Similarly, there is the need to dispel some common knowledge about implementing AI-enabled analytics. One example is that implementing analytics is complex and expensive. However, as we discuss in detail in the chapters that follow, the Roadmap to AI-enabled analytics is not hard, long, or expensive—it is simply disciplined.

Executives must take heed to avoid the “myths and misconceptions” about an Analytics Culture that include (i) data scientist misconception and myth, (ii) shot in the dark, (iii) bass-ackward, (iv) AI is not IT, (v) big is not better, and (vi) not now. As we will explain, data scientists, consultants, and IT all have roles in AI and analytics; but when implementing an analytic culture, the user is the primary player, with all others playing contributing roles. Too often, the roles are reversed, and the users are secondary.

DATA SCIENTIST MISCONCEPTION AND MYTH

Many businesses assume that implementing analytics requires data scientists, as they have the skills required for AI and know how to apply AI in the business. While the former assumption is true, the latter is a misconception.

With respect to knowledge of business, we note that the typical data scientist is essentially a programmer who knows statistics. Their realm is IT and not business, and the two domains are worlds unto themselves. For example, the following bullet points are an excerpt from a profile on LinkedIn for an IT Director of Digital Process Automation for a major insurance company.
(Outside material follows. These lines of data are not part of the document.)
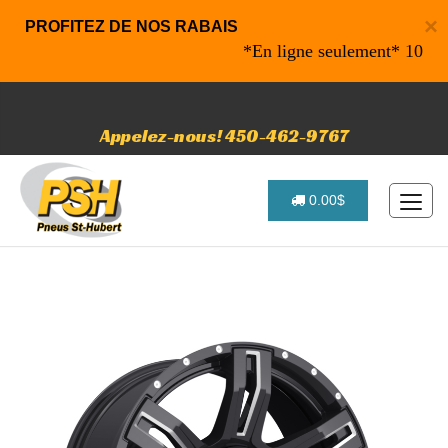
×
PROFITEZ DE NOS RABAIS
*En ligne seulement* 10% de ra
Appelez-nous! 450-462-9767
0.00$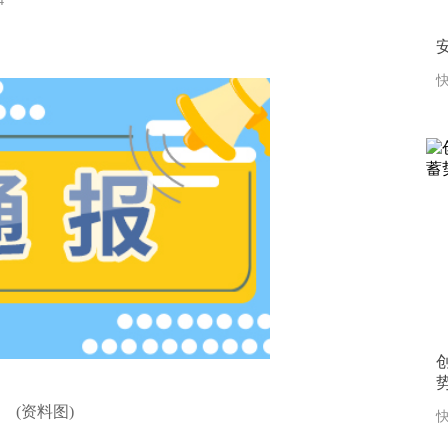
:44
快
(资料图)
快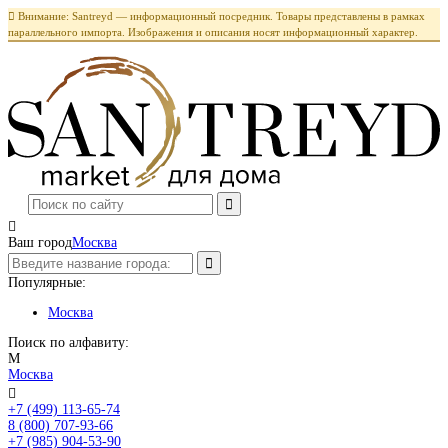

Внимание: Santreyd — информационный посредник. Товары представлены в рамках
параллельного импорта. Изображения и описания носят информационный характер.

Ваш город
Москва
Популярные:
Москва
Поиск по алфавиту:
М
Москва

+7 (499) 113-65-74
Заказать звонок
8 (800) 707-93-66
+7 (985) 904-53-90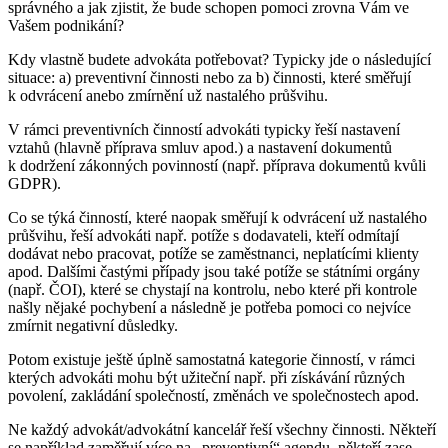
správného a jak zjistit, že bude schopen pomoci zrovna Vám ve
Vašem podnikání?
Kdy vlastně budete advokáta potřebovat? Typicky jde o následující
situace: a) preventivní činnosti nebo za b) činnosti, které směřují
k odvrácení anebo zmírnění už nastalého průšvihu.
V rámci preventivních činností advokáti typicky řeší nastavení
vztahů (hlavně příprava smluv apod.) a nastavení dokumentů
k dodržení zákonných povinností (např. příprava dokumentů kvůli
GDPR).
Co se týká činností, které naopak směřují k odvrácení už nastalého
průšvihu, řeší advokáti např. potíže s dodavateli, kteří odmítají
dodávat nebo pracovat, potíže se zaměstnanci, neplatícími klienty
apod. Dalšími častými případy jsou také potíže se státními orgány
(např. ČOI), které se chystají na kontrolu, nebo které při kontrole
našly nějaké pochybení a následně je potřeba pomoci co nejvíce
zmírnit negativní důsledky.
Potom existuje ještě úplně samostatná kategorie činností, v rámci
kterých advokáti mohu být užiteční např. při získávání různých
povolení, zakládání společností, změnách ve společnostech apod.
Ne každý advokát/advokátní kancelář řeší všechny činnosti. Někteří
se například zaměřují více na „preventivní“ agendu, někteří zase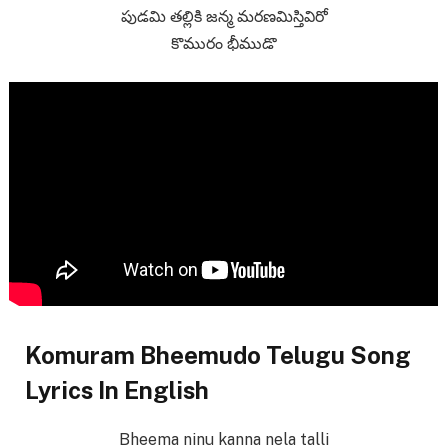
పుడమి తల్లికి జన్మ మరణమిస్తివిరో
కొమురం భీముడొ
Komuram Bheemudo Telugu Song
Lyrics In English
Bheema ninu kanna nela talli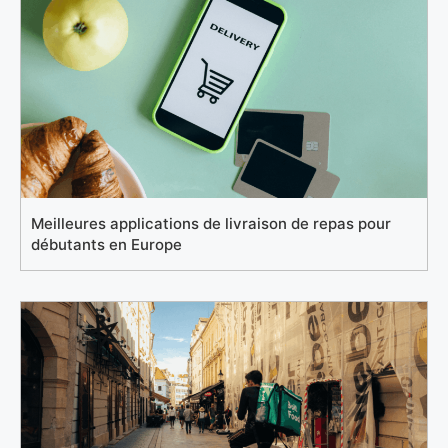
Meilleures applications de livraison de repas pour
débutants en Europe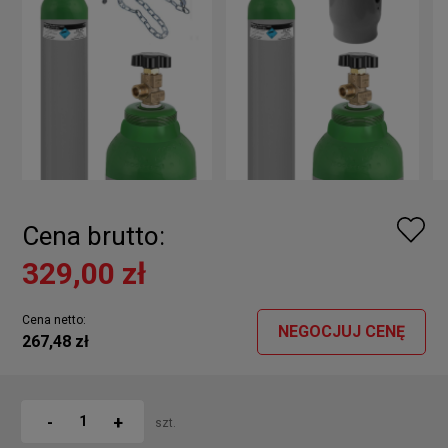
Cena brutto:
329,00 zł
Cena netto:
NEGOCJUJ CENĘ
267,48 zł
+
-
szt.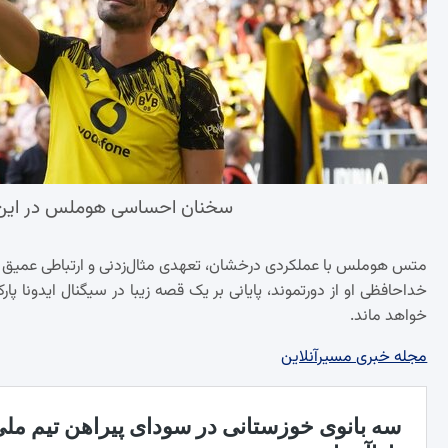
سخنان احساسی هوملس در این ش
متس هوملس با عملکردی درخشان، تعهدی مثال‌زدنی و ارتباطی عمیق با ه
خداحافظی او از دورتموند، پایانی بر یک قصه زیبا در سیگنال ایدونا پ
خواهد ماند.
مجله خبری مسیرآنلاین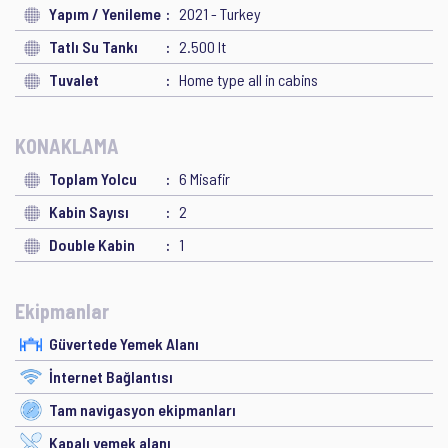
Yapım / Yenileme
2021 - Turkey
Tatlı Su Tankı
2.500 lt
Tuvalet
Home type all in cabins
KONAKLAMA
Toplam Yolcu
6 Misafir
Kabin Sayısı
2
Double Kabin
1
Ekipmanlar
Güvertede Yemek Alanı
İnternet Bağlantısı
Tam navigasyon ekipmanları
Kapalı yemek alanı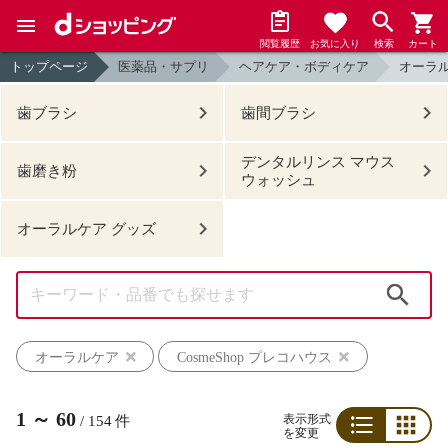
閲覧履歴
お気に入り
検索
カート
トップページ
医薬品・サプリ
ヘアケア・ボディケア
オーラ
歯ブラシ
歯間ブラシ
デンタルリンス マウス
歯磨き粉
ウォッシュ
オーラルケア グッズ
検索
オーラルケア
CosmeShop プレコハウス
1
～
60
表示形式
/
154
件
を変更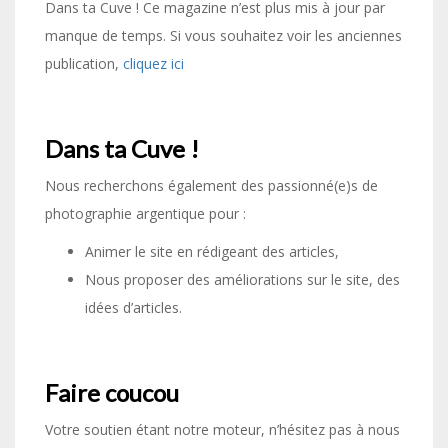
Dans ta Cuve ! Ce magazine n’est plus mis à jour par
manque de temps. Si vous souhaitez voir les anciennes
publication,
cliquez ici
Dans ta Cuve !
Nous recherchons également des passionné(e)s de
photographie argentique pour :
Animer le site en rédigeant des articles,
Nous proposer des améliorations sur le site, des
idées d’articles.
Faire coucou
Votre soutien étant notre moteur, n’hésitez pas à nous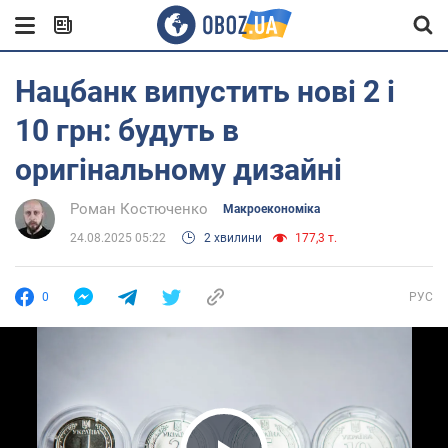
Нацбанк випустить нові 2 і
10 грн: будуть в
оригінальному дизайні
Роман Костюченко
Mакроекономіка
24.08.2025 05:22
2 хвилини
177,3 т.
0
РУС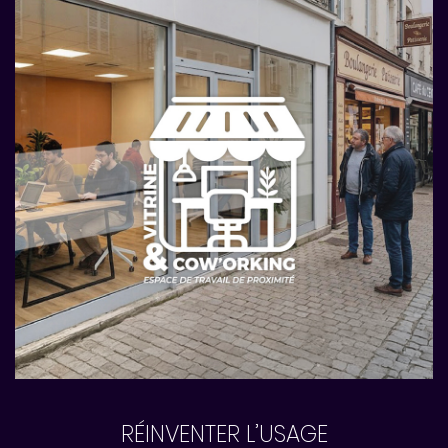
RÉINVENTER L’USAGE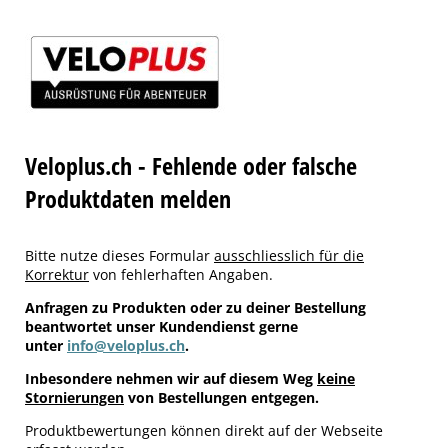
Veloplus.ch - Fehlende oder falsche
Produktdaten melden
Bitte nutze dieses Formular
ausschliesslich für die
Korrektur
von fehlerhaften Angaben.
Anfragen zu Produkten oder zu deiner Bestellung
beantwortet unser Kundendienst gerne
unter
info@veloplus.ch
.
Inbesondere nehmen wir auf diesem Weg
keine
Stornierungen
von Bestellungen entgegen.
Produktbewertungen können direkt auf der Webseite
While there are lots of technical accolades, there is little discussion of business application or benefits, and no delineation of ROI:

Managing a global team of 30+ RPA Architects, Programmers, Data Scientists, Technical Business Analysts and onsite consultants from Appian, InfoSys, IBM, and Cognizant

Managing the implementation of a Business Process Management Tool (Appian) into an on-premises architecture to automate & streamline Client Onboarding

Integrating InfoSys's ML Platform (NIA) and continuing to release new stories in 6-week intervals to generate operational efficiencies

Not to belittle talent, but the wide expanse between IT and business results from the lack of common language and mission. The IT speak in the previous list illustrates that IT and the business are not in the same business—as most of us have experienced.

The business speaks of sales and expenses, whereas IT speaks of systems and technology. As such, it should be no surprise that the typical data scientist is limited in business acumen; thus, engaging the data scientist to implement AI in the business first requires educating them about the business.

For example, a Director of Inventory of a major technology company recounted an exercise in attempting to engage data scientists to develop an application that could yield insights from their data. The amount of time and effort it took to educate the data scientists about the business was so exhausting that the project was abandoned.

The myth of AI and analytics requiring data scientists emanates from the notion that business users lack requisite skills (formal training in mathematics, statistics, and specialized programming languages). This is certainly true for projects that use AI platforms where a combination of data scientists, database administrators, and application programmers is required. However, these complexities can be mitigated with modern AI-enabled analytics software tools that empower business users to engage analytics on their data without incurring the costs and complexities associated with platforms and tools that require specialized resources.